Al discorso pubblico su bocciature e valutazioni nuoce, fra l’altro, un provincialismo che dopo i tanti incontri e scambi internazionali degli ultimi trent’anni resta pur sempre ostinato. E che ci fa ignorare che il dispositivo della bocciatura/ripetenza non è l’unico possibile, o comunque che può vedere modalità di attuazioni diverse. In ambito europeo, per esempio, esistono al momento almeno tre modelli. Ci sono paesi in cui non si prevedono né bocciature né la ripetizione della classe ma si va comunque avanti, in base a una valutazione pubblica e severa delle competenze effettivamente conseguite, in percorsi diversificati per durata, esiti finali, accessi successivi all’istruzione superiore o al mercato del lavoro. In altri le bocciature sono previste solo alla conclusione di cicli biennali o triennali, perché si tiene conto della varietà di età degli studenti che frequentano la stessa classe , della non uniformità dei tempi di crescita e di maturazione degli adolescenti, dell’opportunità di misurare i risultati seguendo le sequenze dei percorsi formativi (in questo senso andava, come è noto, la riforma Moratti, successivamente travolta anche per questo aspetto). In altri ancora, come tradizionalmente in Italia, bocciature e promozioni sono a cadenza annuale. Poi c’è un quarto modello, quello della scuola finlandese, di maggior successo secondo le indagini Ocse, in cui sono previste bocciature/promozioni annuali, ma di fatto le bocciature sono cadute in disuso, sostituite da una forte flessibilizzazione dei percorsi e delle metodologie didattiche che porta al successo scolastico di pressoché tutti gli studenti. Il caso italiano, che alcuni studiosi definiscono “napoleonico”, è caratterizzato, oltre che dall’inesistenza di criteri oggettivi cui riferire la valutazione, dalla non distinzione a fini valutativi – ereditata da un Decreto Regio del 1924 - tra discipline essenziali e discipline secondarie (tra competenze irrinunciabili e competenze facoltative); dalla rigidità dell’unità classe ; da standard/contenuti cognitivi non esplicitati e non condivisi ma comunque riferiti alla classe e non all’età effettiva degli allievi : che è invece sempre più diversificata a causa degli anticipi dell’età di ingresso nei percorsi scolastici, della presenza crescente di allievi di provenienza straniera, dei ritardi derivanti dalle bocciature/ripetenze e dal tempo perso per i cambi di indirizzo.
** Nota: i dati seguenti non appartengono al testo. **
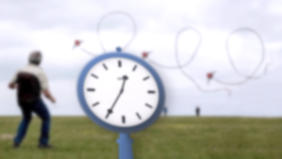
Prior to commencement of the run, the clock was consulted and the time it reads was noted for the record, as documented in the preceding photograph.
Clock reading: 12:35
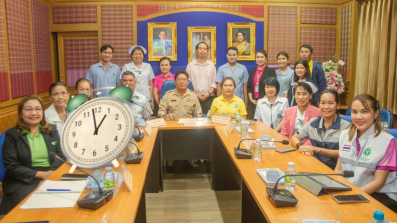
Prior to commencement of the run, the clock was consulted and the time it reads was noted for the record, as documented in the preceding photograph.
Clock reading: 12:58
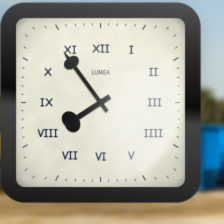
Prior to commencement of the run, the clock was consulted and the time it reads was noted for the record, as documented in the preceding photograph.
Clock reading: 7:54
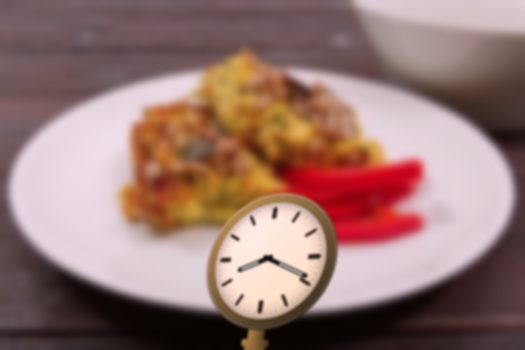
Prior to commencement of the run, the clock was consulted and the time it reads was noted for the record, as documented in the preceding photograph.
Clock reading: 8:19
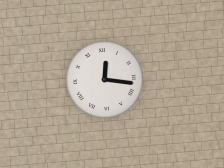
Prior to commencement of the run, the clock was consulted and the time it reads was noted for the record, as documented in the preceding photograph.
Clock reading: 12:17
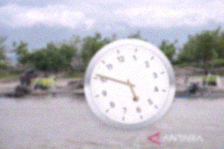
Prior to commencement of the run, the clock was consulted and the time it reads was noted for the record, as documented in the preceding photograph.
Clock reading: 5:51
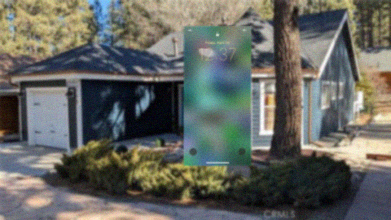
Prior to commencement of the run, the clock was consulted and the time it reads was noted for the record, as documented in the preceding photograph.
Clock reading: 12:37
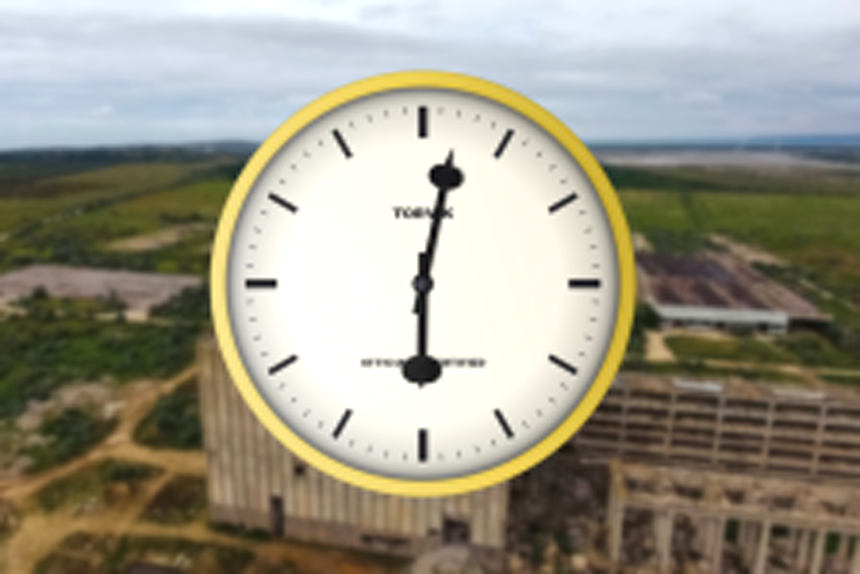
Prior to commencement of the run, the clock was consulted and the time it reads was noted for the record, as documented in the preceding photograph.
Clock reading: 6:02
Ce ne sarebbe abbastanza per sviluppare analisi, proposte, politiche meditate. Per guardare alla questione della valutazione e del merito in modo laico e capace di accogliere almeno alcune delle indicazioni che vengono da altri sistemi e da altre esperienze. In ogni caso, per tenersi alla larga da ogni sovraeccitazione ideologica in cui si mescolino disordinatamente l’elogio della meritocrazia e la demonizzazione del sessantotto, la nostalgia del tempo andato e la copertura di ogni inerzia professionale. Ma non è questa, sembra, la fase.